In another example of copyright over-sensitivity, a DMCA notice for a single blog post from 5 years ago has managed to take another 1.45 million blogs with it.
It all started with a copy of Beck's Hopelessness Scale that was posted back in 2007 on one of the 1.45 million blogs hosted by educational website Edublogs, used by institutions including Cornell and Stanford. The 20 year-old questionnaire helps people to identify early signs of depression with the aim of preventing suicides, and has been posted by one of the teachers that uses Edublogs to reach out to students.
The copyright of the questionnaire is owned by Pearson, and when they submitted a DMCA take-down request for the 2007 upload to be taken down, what happened next was entirely unexpected by the people who run Edublogs.

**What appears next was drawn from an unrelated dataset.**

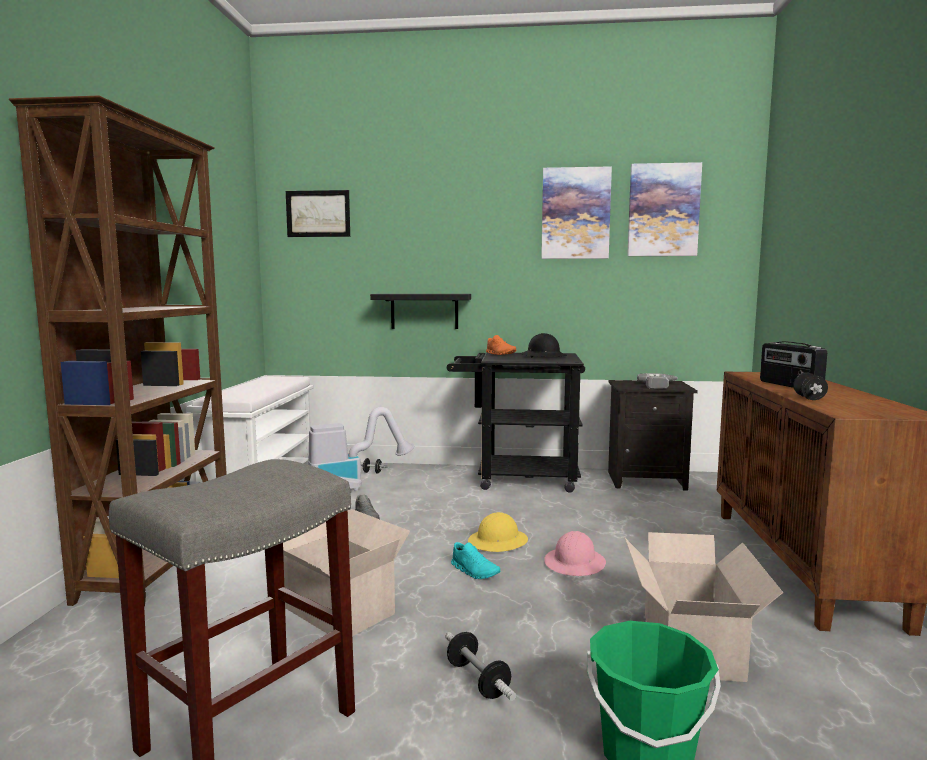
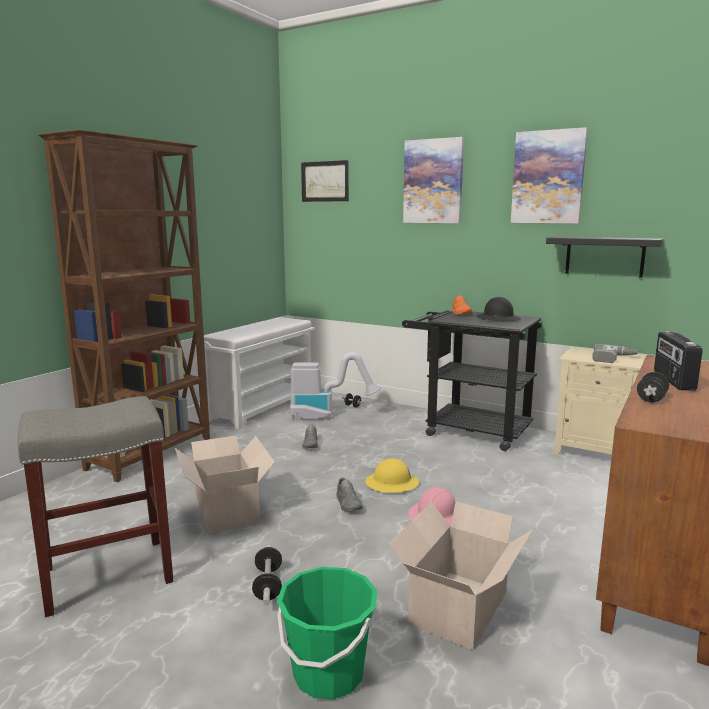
camera: 25 degrees right, 5 degrees up
(424, 311) = (405, 269): black shelf -> black shelf (604, 256)
(475, 571) = (348, 504): turquoise shoe -> grey shoe
(647, 480) = (596, 451): black nightstand -> beige nightstand
(663, 210) = (643, 172): picture -> picture (433, 181)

James Farmer, the founder of Edublogs, was no doubt exasperated to find out that their web hosting company, ServerBeach, decided that the best course of action in regarding to one page out of countless millions was to take down everything, and within 12 hours of sending the first and only notice to Edublogs.
"... our hosting company, ServerBeach, to whom we pay $6,954.37 every month to host Edublogs, turned off our webservers, without notice, less than 12 hours after issuing us with a DMCA email," Farmer wrote on his blog.
"Because one of our teachers, in 2007, had shared a copy of Beck’s Hopelessness Scale with his class, a 20 question list, totalling some 279 words, published in 1974, that Pearson would like you to pay $120 for."
ServerBeach has since claimed that notices had been sent to Edublogs over a period of 10 days, but Farmer states that none of these notices were ever received, and no phone call was ever made despite ServerBeach having contact information readily available.
But ServerBeach's DMCA policy appears to make it clear that, other than filing a counter-notification in the case of a mistaken notice, that the only other course of action on ServerBeach's part would be to disable the entire account. This appears to be at odds with the DMCA take-down process, which is designed to allow take-downs to happen without further repercussion. But in this case, ServerBeach appears to take action of its own above and beyond what is necessary for a reasonable DMCA policy.
"Seems like a bad case of judge, jury and executioner… and an even worse case of stupid automated systems and utter ignorance of your customers," writes Farmer.
Edublogs is now back online. Having worked with ServerBeach for years, Farmer still wants to stay with the web host that the Edublogs team "have done great things with". "I just want them to have a less stupid DMCA policy."